Перемены формы настоятельно желали в войсках; в том, что она заставляла себя так долго ждать, винили меня! В одной записке, циркулировавшей в войсках Гвардии в конце 1906 года, говорилось, что я торможу реформу потому, что испугался протеста левых газет ("Товарищ", "Речь"{8}, "Страда") против перемены формы! Вообще, Гвардия удивительно падка на сплетни и злословие!
С лета 1906 года у меня началось оригинальное знакомство с кандидатом коммерции Неймарком. Он приехал ко мне на дачу в конце мая, с письмом от сестры Лизы, просить за свою сестру, барышню лет шестнадцати, которую забрали на какой-то политической сходке, за что ее решено было выслать куда-то. Он просил вместо этого выслать ее за границу, где она могла-бы продолжать учиться. Мне удалось ему это устроить и с тех пор он стал при поездках своих в Петербург навещать меня. От него я знаю, что его сестра стала в Италии доктором медицины и даже чем-то вроде ассистента профессора университета в Неаполе. Сам Неймарк ведет какие-то торговые дела в Москве.

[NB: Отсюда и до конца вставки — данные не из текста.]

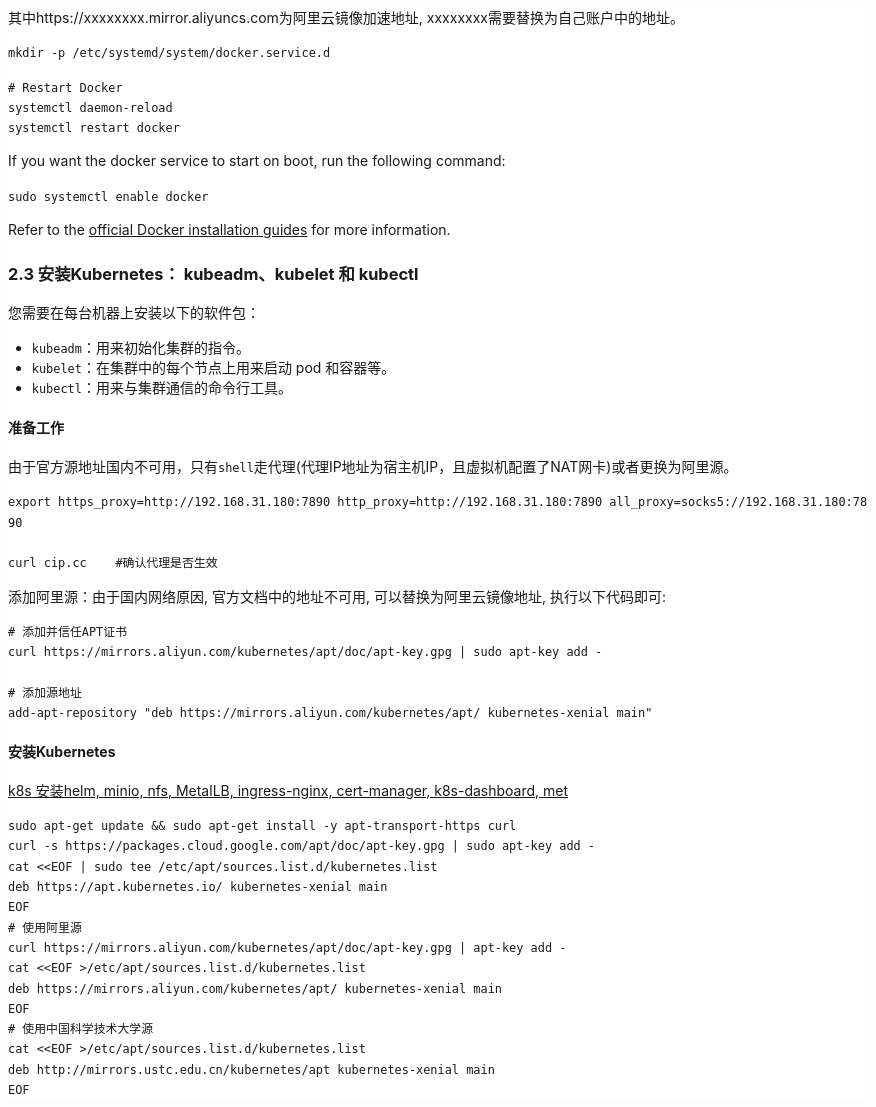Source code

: 其中https://xxxxxxxx.mirror.aliyuncs.com为阿里云镜像加速地址, xxxxxxxx需要替换为自己账户中的地址。

```shell
mkdir -p /etc/systemd/system/docker.service.d
```

```shell
# Restart Docker
systemctl daemon-reload
systemctl restart docker
```

If you want the docker service to start on boot, run the following command:

```shell
sudo systemctl enable docker
```

Refer to the [official Docker installation guides](https://docs.docker.com/engine/install/) for more information.

### 2.3 安装Kubernetes： kubeadm、kubelet 和 kubectl

您需要在每台机器上安装以下的软件包：

  - `kubeadm`：用来初始化集群的指令。
  - `kubelet`：在集群中的每个节点上用来启动 pod 和容器等。
  - `kubectl`：用来与集群通信的命令行工具。

#### 准备工作

由于官方源地址国内不可用，只有`shell`走代理(代理IP地址为宿主机IP，且虚拟机配置了NAT网卡)或者更换为阿里源。

```shell
export https_proxy=http://192.168.31.180:7890 http_proxy=http://192.168.31.180:7890 all_proxy=socks5://192.168.31.180:7890

curl cip.cc    #确认代理是否生效
```

添加阿里源：由于国内网络原因, 官方文档中的地址不可用, 可以替换为阿里云镜像地址, 执行以下代码即可:

```shell
# 添加并信任APT证书
curl https://mirrors.aliyun.com/kubernetes/apt/doc/apt-key.gpg | sudo apt-key add -

# 添加源地址
add-apt-repository "deb https://mirrors.aliyun.com/kubernetes/apt/ kubernetes-xenial main"
```

#### 安装Kubernetes

[k8s 安装helm, minio, nfs, MetalLB, ingress-nginx, cert-manager, k8s-dashboard, met](https://juejin.im/post/6844904169304768520)

```shell
sudo apt-get update && sudo apt-get install -y apt-transport-https curl
curl -s https://packages.cloud.google.com/apt/doc/apt-key.gpg | sudo apt-key add -
cat <<EOF | sudo tee /etc/apt/sources.list.d/kubernetes.list
deb https://apt.kubernetes.io/ kubernetes-xenial main
EOF
# 使用阿里源
curl https://mirrors.aliyun.com/kubernetes/apt/doc/apt-key.gpg | apt-key add - 
cat <<EOF >/etc/apt/sources.list.d/kubernetes.list
deb https://mirrors.aliyun.com/kubernetes/apt/ kubernetes-xenial main
EOF 
# 使用中国科学技术大学源
cat <<EOF >/etc/apt/sources.list.d/kubernetes.list
deb http://mirrors.ustc.edu.cn/kubernetes/apt kubernetes-xenial main
EOF

```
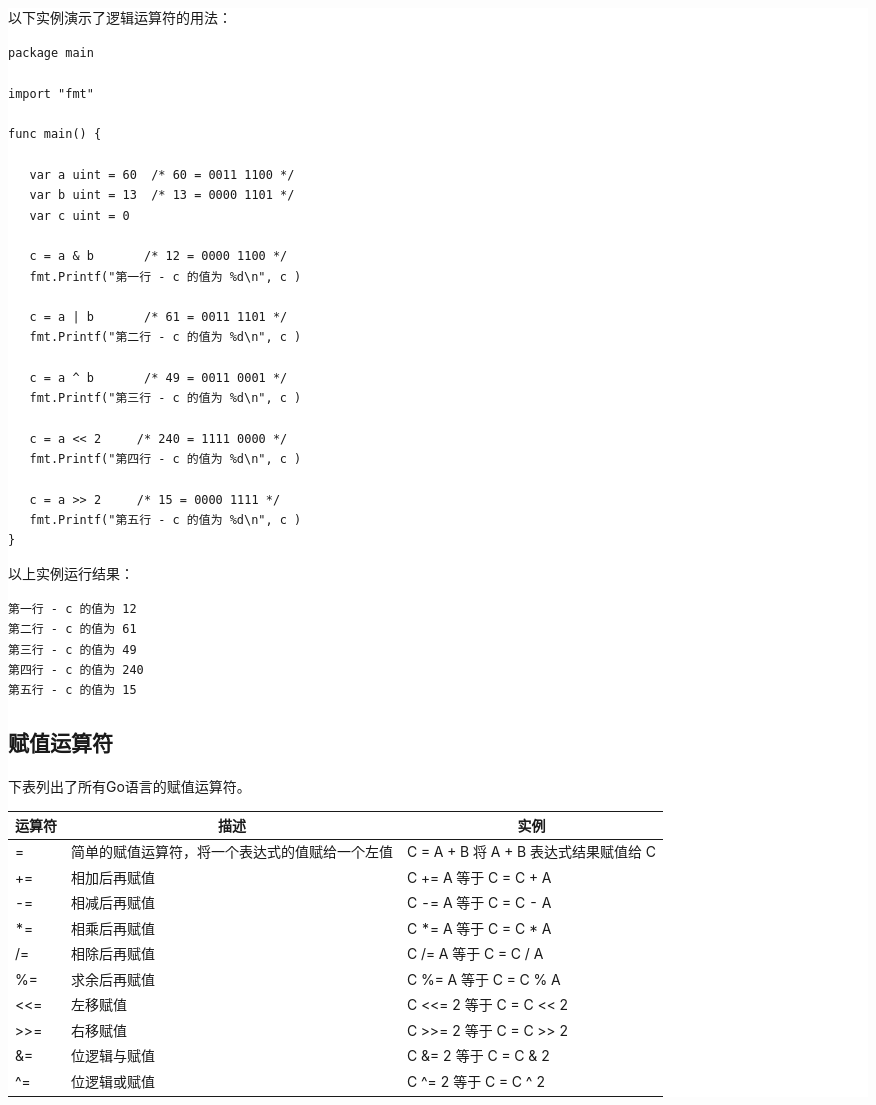 以下实例演示了逻辑运算符的用法：

```
package main

import "fmt"

func main() {

   var a uint = 60	/* 60 = 0011 1100 */  
   var b uint = 13	/* 13 = 0000 1101 */
   var c uint = 0          

   c = a & b       /* 12 = 0000 1100 */ 
   fmt.Printf("第一行 - c 的值为 %d\n", c )

   c = a | b       /* 61 = 0011 1101 */
   fmt.Printf("第二行 - c 的值为 %d\n", c )

   c = a ^ b       /* 49 = 0011 0001 */
   fmt.Printf("第三行 - c 的值为 %d\n", c )

   c = a << 2     /* 240 = 1111 0000 */
   fmt.Printf("第四行 - c 的值为 %d\n", c )

   c = a >> 2     /* 15 = 0000 1111 */
   fmt.Printf("第五行 - c 的值为 %d\n", c )
}

```

以上实例运行结果：

```
第一行 - c 的值为 12
第二行 - c 的值为 61
第三行 - c 的值为 49
第四行 - c 的值为 240
第五行 - c 的值为 15

```

## 赋值运算符

下表列出了所有Go语言的赋值运算符。

| 运算符 | 描述 | 实例 |
| --- | --- | --- |
| = | 简单的赋值运算符，将一个表达式的值赋给一个左值 | C = A + B 将 A + B 表达式结果赋值给 C |
| += | 相加后再赋值 | C += A 等于 C = C + A |
| -= | 相减后再赋值 | C -= A 等于 C = C - A |
| *= | 相乘后再赋值 | C *= A 等于 C = C * A |
| /= | 相除后再赋值 | C /= A 等于 C = C / A |
| %= | 求余后再赋值 | C %= A 等于 C = C % A |
| &lt;&lt;= | 左移赋值 | C &lt;&lt;= 2 等于 C = C &lt;&lt; 2 |
| &gt;&gt;= | 右移赋值 | C &gt;&gt;= 2 等于 C = C &gt;&gt; 2 |
| &= | 位逻辑与赋值 | C &= 2 等于 C = C & 2 |
| ^= | 位逻辑或赋值 | C ^= 2 等于 C = C ^ 2 |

Брат на 6 декабря был произведен в генерал-лейтенанты.
Брат жены, Александр Безак, участвовал в походе и был назначен командующим 45-й артиллерийской бригадой; в начале сентября он скончался; для лучшего обеспечения его семьи я ему испросил посмертное производство в генералы.
В течение последних трех месяцев 1906 года мне приходилось выезжать в Петергоф - 6 раз и в Царское - 24 раза; в Петергофе у меня было 5 личных докладов и еще парад конвоя; в Царском Селе было 15 докладов, 5 полковых праздников (6 и 8 ноября, 6, 12 и 22 декабря), прибивка знамен (11 декабря), два парадных обеда: в честь эмира Бухарского б декабря и георгиевский праздник.
Заседаний у меня было: 10 - в Совете министров, в Совещании о военных расходах - 3, в Совете обороны - 10 и в Высшей аттестационной комиссии - два, всего 25 заседаний*.
Всего с 10 октября по 23 декабря, то есть за 84 дня, у меня было 55 отвлечений от прямого дела. Подводя итог за весь год, получается, что у меня было:
С 1 января по 1 апреля:
Докладов у государя - 22
Торжеств и приемов у государя - 8
Заседаний у великого князя Николая Николаевича - 18
Заседаний других - 22
На каждую неделю приходилось этих отвлечений - 5,44
С 1 апреля по 1 октября:
Докладов у государя - 8+31=39
Торжеств и приемов у государя - 6+12+7=25
Заседаний у великого князя Николая Николаевича - 6
Заседаний других - 34
На каждую неделю приходилось этих отвлечений - 3,98
С 1 октября по 31 декабря:
Докладов у государя - 20
Торжеств и приемов у государя - 10
Заседаний у великого князя Николая Николаевича - 12
Заседаний других - 13
На каждую неделю приходилось этих отвлечений - 4,17
Всего:
Докладов у государя - 81
Торжеств и приемов у государя - 43
Заседаний у великого князя Николая Николаевича - 36
Заседаний других - 69
На каждую неделю приходилось этих отвлечений - 4,38
Таким образом, наиболее тяжелой в этом отношении оказалась первая четверть года, когда на неделю приходилось пять-шесть отвлечений от прямого дела и лишь один-два дня были свободны от них; с 1 апреля таких свободных дней оказалось уже три, главным образом потому, что заседания у великого князя стали реже, а на других заседаниях меня чаще стал заменять Поливанов. Все же положение было ненормальное: я к государю за город выезжал 124 раза, по большей части по пустякам, так как личный доклад, в действительности, бывал нужен лишь один-два раза в месяц! Самое любопытное было то, что левые газеты трунили над моими частыми поездками к государю, считая, что я нарочно езжу туда так часто, чтобы быть на глазах!